▸ EXCERPTED DATA
━━━━━━━━━━━━━━━━━━━━

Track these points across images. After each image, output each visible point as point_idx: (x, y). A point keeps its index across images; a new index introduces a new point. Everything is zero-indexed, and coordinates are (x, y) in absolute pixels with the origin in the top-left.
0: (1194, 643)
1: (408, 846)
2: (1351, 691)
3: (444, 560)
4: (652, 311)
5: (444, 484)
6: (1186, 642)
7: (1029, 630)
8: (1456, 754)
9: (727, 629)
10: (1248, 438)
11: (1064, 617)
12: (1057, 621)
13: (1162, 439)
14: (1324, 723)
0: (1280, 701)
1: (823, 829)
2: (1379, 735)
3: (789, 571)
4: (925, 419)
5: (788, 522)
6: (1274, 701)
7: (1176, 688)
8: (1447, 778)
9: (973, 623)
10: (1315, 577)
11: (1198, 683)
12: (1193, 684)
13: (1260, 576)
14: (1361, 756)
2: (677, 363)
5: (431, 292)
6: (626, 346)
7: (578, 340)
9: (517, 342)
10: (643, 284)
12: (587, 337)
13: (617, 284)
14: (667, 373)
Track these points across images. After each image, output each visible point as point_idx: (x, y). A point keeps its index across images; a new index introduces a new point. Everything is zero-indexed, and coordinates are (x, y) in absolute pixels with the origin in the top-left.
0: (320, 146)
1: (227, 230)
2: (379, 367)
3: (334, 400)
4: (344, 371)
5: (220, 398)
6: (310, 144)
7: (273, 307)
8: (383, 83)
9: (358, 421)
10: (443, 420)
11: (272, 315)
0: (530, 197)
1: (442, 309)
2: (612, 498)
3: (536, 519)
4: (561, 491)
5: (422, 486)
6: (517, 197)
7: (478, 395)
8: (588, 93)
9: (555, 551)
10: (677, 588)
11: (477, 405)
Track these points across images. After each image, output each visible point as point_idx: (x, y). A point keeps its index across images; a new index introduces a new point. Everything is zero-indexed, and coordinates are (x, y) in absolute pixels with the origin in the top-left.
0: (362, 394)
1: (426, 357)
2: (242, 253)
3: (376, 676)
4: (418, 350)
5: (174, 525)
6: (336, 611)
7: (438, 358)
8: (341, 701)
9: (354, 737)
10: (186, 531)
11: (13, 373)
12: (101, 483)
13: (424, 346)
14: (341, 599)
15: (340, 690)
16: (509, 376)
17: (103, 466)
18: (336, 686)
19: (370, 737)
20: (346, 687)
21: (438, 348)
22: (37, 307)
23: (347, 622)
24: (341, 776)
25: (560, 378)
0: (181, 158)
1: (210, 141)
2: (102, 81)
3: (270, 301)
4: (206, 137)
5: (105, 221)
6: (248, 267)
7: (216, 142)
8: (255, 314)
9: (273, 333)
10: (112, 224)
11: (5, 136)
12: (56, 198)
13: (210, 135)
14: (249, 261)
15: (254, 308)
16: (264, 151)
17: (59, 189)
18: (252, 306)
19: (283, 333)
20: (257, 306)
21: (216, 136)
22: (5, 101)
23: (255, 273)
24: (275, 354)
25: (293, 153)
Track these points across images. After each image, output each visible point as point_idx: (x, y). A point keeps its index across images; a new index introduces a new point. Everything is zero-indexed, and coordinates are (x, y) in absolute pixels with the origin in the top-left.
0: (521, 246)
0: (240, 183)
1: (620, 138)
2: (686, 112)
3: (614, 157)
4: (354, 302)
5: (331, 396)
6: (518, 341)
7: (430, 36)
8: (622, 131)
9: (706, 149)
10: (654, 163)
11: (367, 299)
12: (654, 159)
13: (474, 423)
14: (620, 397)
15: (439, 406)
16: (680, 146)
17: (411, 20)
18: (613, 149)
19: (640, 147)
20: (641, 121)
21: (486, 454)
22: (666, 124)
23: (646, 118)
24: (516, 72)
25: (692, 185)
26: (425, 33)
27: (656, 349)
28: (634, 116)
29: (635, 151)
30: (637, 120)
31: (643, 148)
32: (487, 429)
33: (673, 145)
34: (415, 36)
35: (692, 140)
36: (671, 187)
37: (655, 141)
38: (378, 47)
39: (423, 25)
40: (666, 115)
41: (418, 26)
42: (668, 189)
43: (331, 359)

━━━━━━━━━━━━━━━━━━━━

▸ DIRECTIONS FOR THIS TASK
Put every line of the records above into a JSON list of strings, one string per line, and leave out any blank lines.

▸ TASK ANSWER
[
  "Track these points across images. After each image, output each visible point as point_idx: (x, y). A point keeps its index across images; a new index introduces a new point. Everything is zero-indexed, and coordinates are (x, y) in absolute pixels with the origin in the top-left.",
  "0: (1194, 643)",
  "1: (408, 846)",
  "2: (1351, 691)",
  "3: (444, 560)",
  "4: (652, 311)",
  "5: (444, 484)",
  "6: (1186, 642)",
  "7: (1029, 630)",
  "8: (1456, 754)",
  "9: (727, 629)",
  "10: (1248, 438)",
  "11: (1064, 617)",
  "12: (1057, 621)",
  "13: (1162, 439)",
  "14: (1324, 723)",
  "0: (1280, 701)",
  "1: (823, 829)",
  "2: (1379, 735)",
  "3: (789, 571)",
  "4: (925, 419)",
  "5: (788, 522)",
  "6: (1274, 701)",
  "7: (1176, 688)",
  "8: (1447, 778)",
  "9: (973, 623)",
  "10: (1315, 577)",
  "11: (1198, 683)",
  "12: (1193, 684)",
  "13: (1260, 576)",
  "14: (1361, 756)",
  "2: (677, 363)",
  "5: (431, 292)",
  "6: (626, 346)",
  "7: (578, 340)",
  "9: (517, 342)",
  "10: (643, 284)",
  "12: (587, 337)",
  "13: (617, 284)",
  "14: (667, 373)",
  "Track these points across images. After each image, output each visible point as point_idx: (x, y). A point keeps its index across images; a new index introduces a new point. Everything is zero-indexed, and coordinates are (x, y) in absolute pixels with the origin in the top-left.",
  "0: (320, 146)",
  "1: (227, 230)",
  "2: (379, 367)",
  "3: (334, 400)",
  "4: (344, 371)",
  "5: (220, 398)",
  "6: (310, 144)",
  "7: (273, 307)",
  "8: (383, 83)",
  "9: (358, 421)",
  "10: (443, 420)",
  "11: (272, 315)",
  "0: (530, 197)",
  "1: (442, 309)",
  "2: (612, 498)",
  "3: (536, 519)",
  "4: (561, 491)",
  "5: (422, 486)",
  "6: (517, 197)",
  "7: (478, 395)",
  "8: (588, 93)",
  "9: (555, 551)",
  "10: (677, 588)",
  "11: (477, 405)",
  "Track these points across images. After each image, output each visible point as point_idx: (x, y). A point keeps its index across images; a new index introduces a new point. Everything is zero-indexed, and coordinates are (x, y) in absolute pixels with the origin in the top-left.",
  "0: (362, 394)",
  "1: (426, 357)",
  "2: (242, 253)",
  "3: (376, 676)",
  "4: (418, 350)",
  "5: (174, 525)",
  "6: (336, 611)",
  "7: (438, 358)",
  "8: (341, 701)",
  "9: (354, 737)",
  "10: (186, 531)",
  "11: (13, 373)",
  "12: (101, 483)",
  "13: (424, 346)",
  "14: (341, 599)",
  "15: (340, 690)",
  "16: (509, 376)",
  "17: (103, 466)",
  "18: (336, 686)",
  "19: (370, 737)",
  "20: (346, 687)",
  "21: (438, 348)",
  "22: (37, 307)",
  "23: (347, 622)",
  "24: (341, 776)",
  "25: (560, 378)",
  "0: (181, 158)",
  "1: (210, 141)",
  "2: (102, 81)",
  "3: (270, 301)",
  "4: (206, 137)",
  "5: (105, 221)",
  "6: (248, 267)",
  "7: (216, 142)",
  "8: (255, 314)",
  "9: (273, 333)",
  "10: (112, 224)",
  "11: (5, 136)",
  "12: (56, 198)",
  "13: (210, 135)",
  "14: (249, 261)",
  "15: (254, 308)",
  "16: (264, 151)",
  "17: (59, 189)",
  "18: (252, 306)",
  "19: (283, 333)",
  "20: (257, 306)",
  "21: (216, 136)",
  "22: (5, 101)",
  "23: (255, 273)",
  "24: (275, 354)",
  "25: (293, 153)",
  "Track these points across images. After each image, output each visible point as point_idx: (x, y). A point keeps its index across images; a new index introduces a new point. Everything is zero-indexed, and coordinates are (x, y) in absolute pixels with the origin in the top-left.",
  "0: (521, 246)",
  "0: (240, 183)",
  "1: (620, 138)",
  "2: (686, 112)",
  "3: (614, 157)",
  "4: (354, 302)",
  "5: (331, 396)",
  "6: (518, 341)",
  "7: (430, 36)",
  "8: (622, 131)",
  "9: (706, 149)",
  "10: (654, 163)",
  "11: (367, 299)",
  "12: (654, 159)",
  "13: (474, 423)",
  "14: (620, 397)",
  "15: (439, 406)",
  "16: (680, 146)",
  "17: (411, 20)",
  "18: (613, 149)",
  "19: (640, 147)",
  "20: (641, 121)",
  "21: (486, 454)",
  "22: (666, 124)",
  "23: (646, 118)",
  "24: (516, 72)",
  "25: (692, 185)",
  "26: (425, 33)",
  "27: (656, 349)",
  "28: (634, 116)",
  "29: (635, 151)",
  "30: (637, 120)",
  "31: (643, 148)",
  "32: (487, 429)",
  "33: (673, 145)",
  "34: (415, 36)",
  "35: (692, 140)",
  "36: (671, 187)",
  "37: (655, 141)",
  "38: (378, 47)",
  "39: (423, 25)",
  "40: (666, 115)",
  "41: (418, 26)",
  "42: (668, 189)",
  "43: (331, 359)"
]